A couple of years ago, when they first started talking about moving, I felt fluttery with nervous excitement. A new place filled with new people. Something different, something big. But after years of hearing about the move, I began to accept that it would never actually happen. Complaining about Kunu Yaku was just another of the Doctorita’s little fixations, I realized, like knitting Baby Jesus dresses and fretting about thieves and worrying about her boys catching germs.
“It better be soon,” the Doctorita says, just like she always says. Her chins jiggle extra hard with every bump in the road. She never lost the weight from her last pregnancy, and now she has two fleshy chins.
She wipes her forehead again and turns to me. “Virginia, I know you want to go to school. So I’ll pull some strings and get you a diploma from the elementary school, and with that you’ll be able to go to sewing school in Ibarra.”
“
Really?” I say, trying not to show any emotion, reminding myself that this will probably never come to pass. I press my lips to the top of Andrecito’s head, onto his wispy hairs. The thought of getting a diploma gives me tingles; it’s the next step toward my dream. With a diploma, I’d be able to enter the colegio. The sewing school part, though, makes my stomach queasy. Maybe I can just take the diploma and then refuse to go to sewing school, or run away if I have to.
I blow on Andrecito’s neck, cooling him off, and wonder why the Doctorita is bringing up school now. Then I realize: she’s afraid I’ll run away to my parents. She wants to give me a reason to stay with her family. This annoys me a little, that she thinks she can manipulate me. At the same time, it touches me that she cares enough that she’s scared to lose me. It gives me a backward kind of power.
In the midafternoon, when the sun is high overhead—the earth’s equator close to the ball of burning fire, just like the diagram in Understanding Our Universe—we turn onto the dirt road to Yana Urku.
Nothing has changed. The giant blue sky, the fields of potatoes and corn, the white houses with red tile roofs, the rocky canyons, the mountains towering overhead. Quichua words come back to me in tiny pieces that smell like wood smoke and people sweating in fields and rain-soaked wool. Urku—mountain. Api—soup. Kiya—moon. The words float by, flecks of ash, seeds on the breeze, remnants of another life that hasn’t quite vanished. I try to snatch at the words, hold them in my hand and remember their textures, feel their shapes on my tongue.

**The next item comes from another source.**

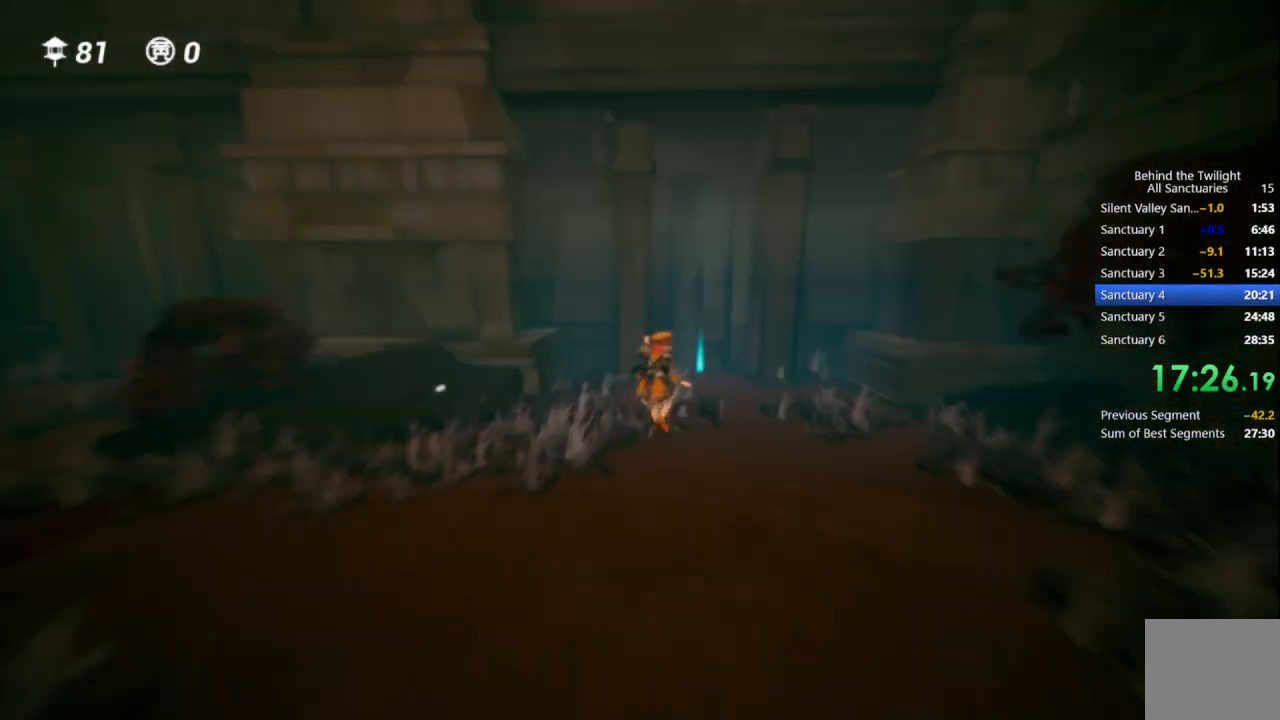
{"buttons": [], "left_stick": "up", "right_stick": "center", "events": [[300, "R1", "up"]]}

Mariana, Niño Carlitos’s mother, emerges from the house to greet us and fuss over her grandchildren. Jumbled memories return—Mariana stealing the sweetest choclos from our cornfield, Mariana scolding indigenous workers, Mariana and Alfonso sitting with my parents and Niño Carlitos and the Doctorita the first time I met them. As Mariana hugs Andrecito, I notice the graying hair wound tightly at the back of her head, and remember what we used to call her: misha copetona. Mestiza with the ridiculous bun.